The show does not focus so much on Hannah, but instead Clay, who was in love with Hannah before she died. It was hard to watch him go through the tapes and watch him wonder what he possibly could have done differently.

Starting the show, I was struck by its emotional appeal. There is a cruel irony in the fact that all 13 episodes are released at once, leaving viewers with a choice to make:  to slowly work our way through the tapes, like Clay, or to binge watch them like everyone else.

Suicide is going to be a hard topic to talk about either way. You are either going to be close minded about the situation or not cover the sincerity of the issue enough at all. I believe 13 Reasons Why did well in showing how a person’s suicide can have implications on the lives of others but did not show that suicide is a consequence of depression.

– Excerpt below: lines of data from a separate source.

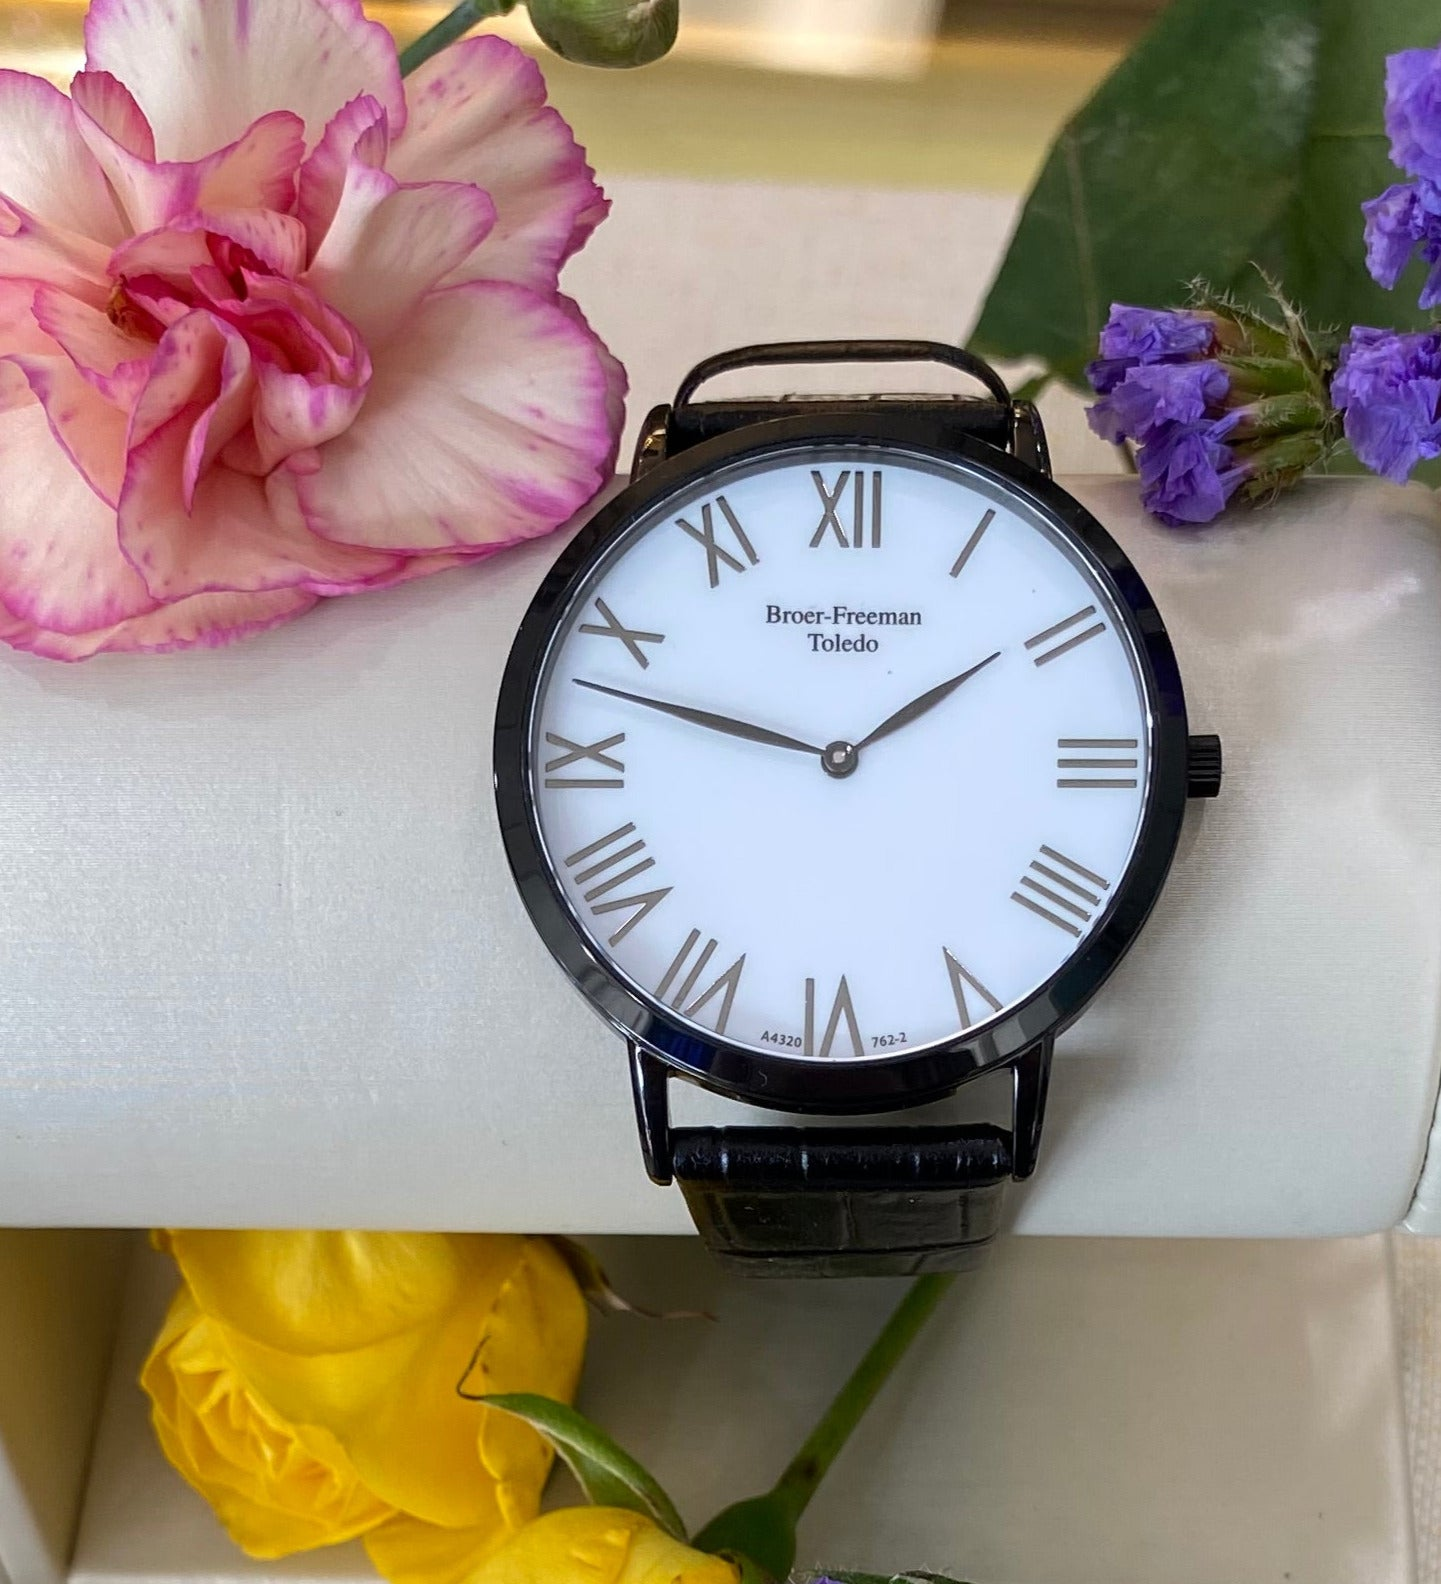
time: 1:47
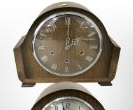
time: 2:01
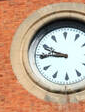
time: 9:45
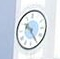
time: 10:24
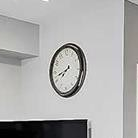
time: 7:42
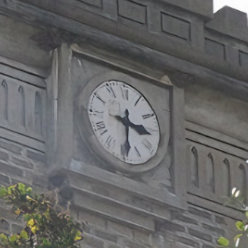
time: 3:29
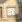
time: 8:27
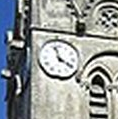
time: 3:57
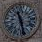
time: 11:28
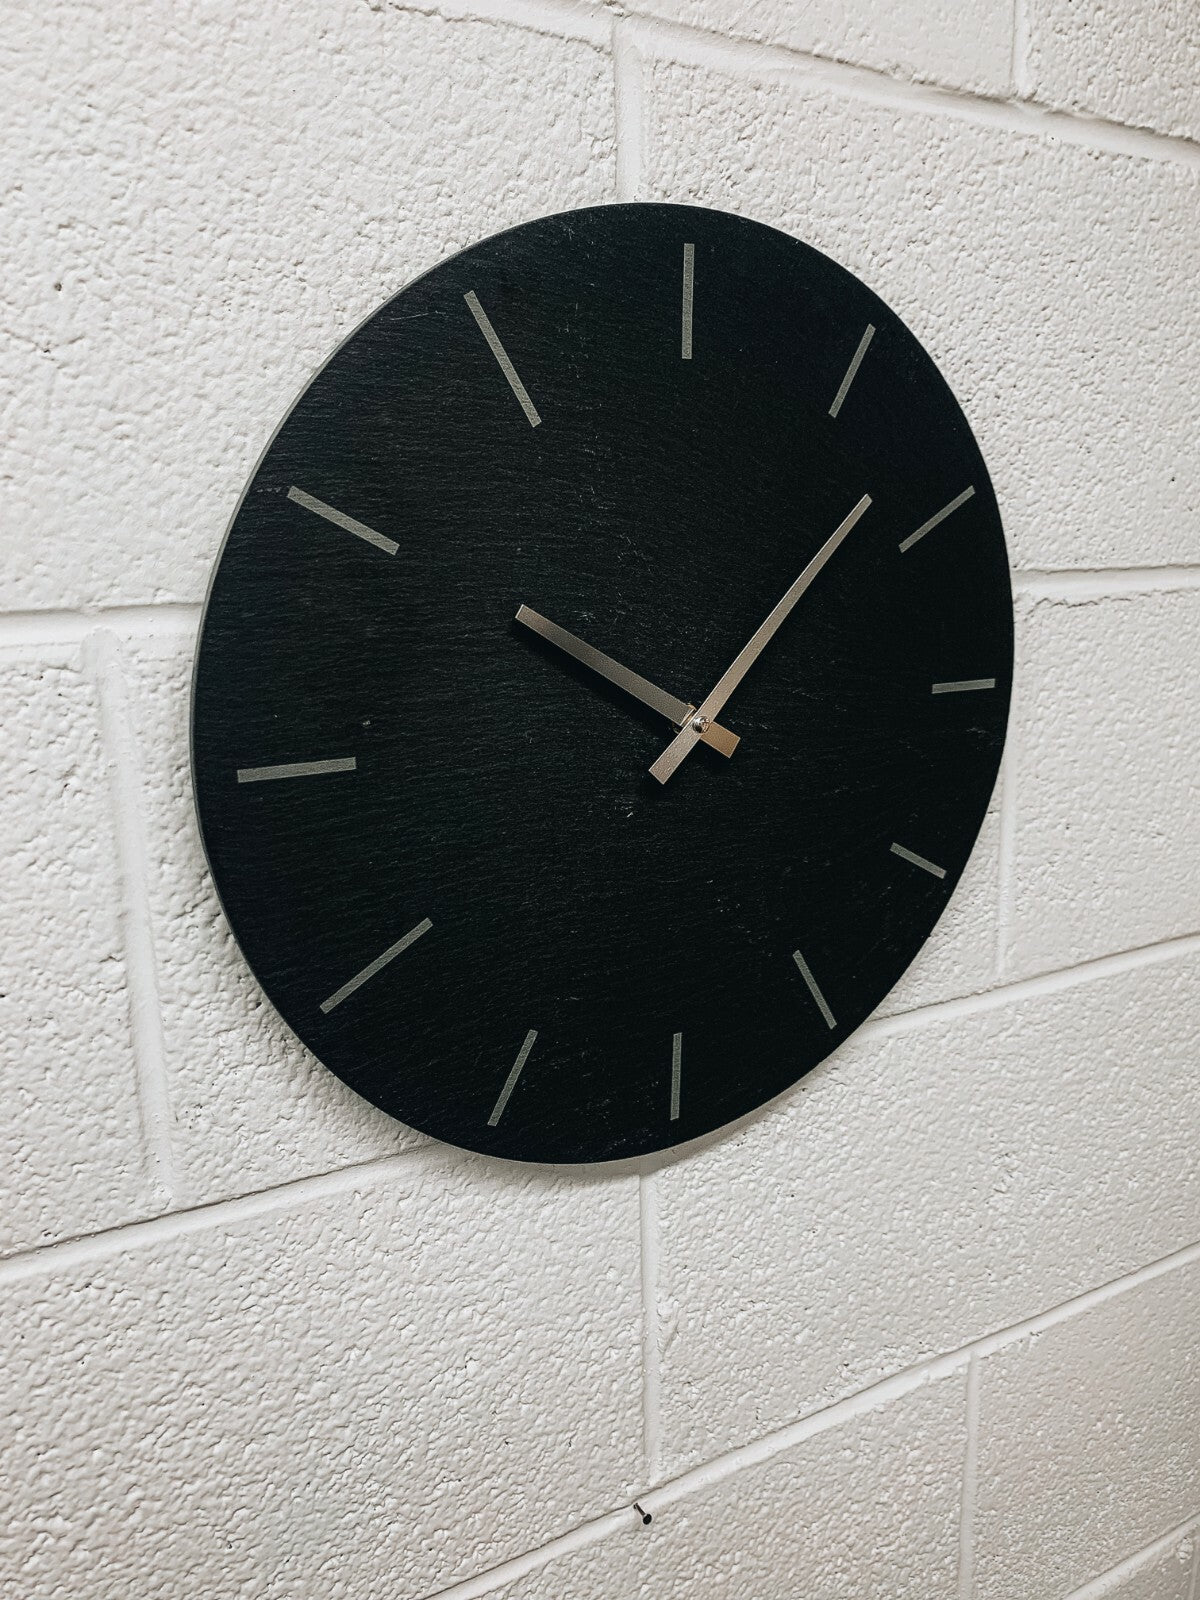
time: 10:07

The suicide scene itself is almost too difficult to watch. To its credit, it contains no montages or music and leaves the audience to deal with it as it is, but this was extremely triggering and horrible to witness. In my opinion, watching a teenager slit her wrists in no way prevents kids that watch it from preventing suicide, it actually could provoke it. I absolutely hated how the adults of this show treated the suicide and minimized the importance in order to avoid a bullying lawsuit brought on by Hannah’s parents. Also, it is seen multiple times of Hannah being told to “get over it” which I did not like at all.

I have to give credit to the realness of some parts of the show, though. In this show, you see teenagers struggle with many of the issues we struggle with today: sexuality, bullying, and other pressures that make the teenage life that much harder. It also does not emphasize the typical stereotypes seen on teen television, such as the dumb blonde and nerdy Asian.

I have to give the show credit. It was good overall in showing how suicide can affect a school and how it is important to be nice to everyone before it was too late. Although I wish they could have dealt with the suicide of Hannah Baker differently, I appreciated the show’s attempt to make it seem real. I thoroughly enjoyed watching the show and did not at any point get bored. If you are okay with how the show depicts suicide, I do recommend 13 Reasons Why.